Cerca de 30 mil crianças com algum tipo de malformação no coração nascem no Brasil a cada ano, segundo o Ministério da Saúde. Considerada uma das principais causas de mortalidade infantil, a cardiopatia congênita exige diagnóstico precoce e acompanhamento especializado para aumentar as chances de sobrevivência e a qualidade de vida dos pacientes.
Em entrevista à Agência Brasil, a coordenadora da Divisão de Cardiologia da Criança e do Adolescente do Instituto Nacional de Cardiologia (INC), Renata Mattos, explica que o termo “cardiopatia congênita” é usado para definir “qualquer malformação no coração da criança que acontece quando o bebê está se formando ainda dentro da barriga da mãe. Então, o coração se forma com algum tipo de estrutura errada”.
Ela destaca que o acesso ao diagnóstico aumentou no país e, há casos, que é feito ainda durante a gestação. “Na maioria das vezes, quando a gente faz o diagnóstico ainda dentro da barriga, no feto, isso serve principalmente para a gente planejar como vai ser o fim da gestação, como vai ser o parto.”
Quando detectado um tipo de cardiopatia que pode precisar de tratamento assim que o bebê nascer, por exemplo, o parto deve ocorrer em um lugar que tenha uma UTI, para que seja realizada uma cirurgia ou cateterismo. Já se for uma doença menos grave, a mãe pode seguir a gestação normalmente e ter o parto como estava planejado.
Em algumas doenças muito graves, se não houver tratamento nos primeiros dias de vida, o bebê pode não sobreviver. Já as cardiopatias menos graves podem apresentar sintomas ou alguma repercussão mais tarde.
Atenção aos sinais
Quando o bebê não é diagnosticado com uma cardiopatia grave ao nascer, as famílias devem prestar atenção a alguns sinais que podem indicar problemas cardíacos.
Durante o acompanhamento com o pediatra, é preciso ver se a criança está crescendo e ganhando peso dentro da curva esperada para ela.
“Se houver muita dificuldade de ganhar peso, tem que investigar se não é alguma coisa cardíaca”, indica a cardiologista.
Também é preciso atenção ao bebê que não consegue mamar, que mama pouco e cansa ou que apresenta uma respiração muito acelerada ou cansada. “São sinais de atenção para que os pais procurem atendimento cardiológico para o filho.”
Outro sintoma, no caso de problemas de oxigenação do sangue, é a criança ficar arroxeada, principalmente na ponta do nariz e nos lábios.

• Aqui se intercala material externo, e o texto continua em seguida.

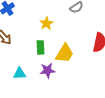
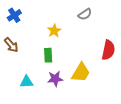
yellow trapezoid: (64, 53) -> (81, 73), moved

Já crianças mais velhas podem relatar, por exemplo, dor no peito ou sensação de palpitação, que pode ser causada por alguma arritmia.
Vida normal
É comum que as cardiopatias congênitas sejam solucionadas com um único procedimento. Mas, em outros casos, o paciente tem que fazer várias cirurgias em sequência, desde o nascimento até a vida adulta. “Quando você diagnostica direitinho, a possibilidade de a pessoa ter uma vida normal é imensa”, afirmou Renata Mattos.
Os profissionais que tratam esses pacientes têm de ficar atentos porque, à medida que eles envelhecem, além da cardiopatia congênita, eles passam a ter “os problemas de adulto”, como hipertensão ou colesterol alto. A médica destaca que os pacientes com cardiopatias estão cada vez mais sobrevivendo, trabalhando e tendo uma vida normal, com acompanhamento médico.
“Antigamente, a gente achava que essas crianças não podiam fazer nada, não podiam fazer nenhum esporte, e isso não é verdade. Hoje em dia, a gente até estimula que esses pacientes façam exercícios.”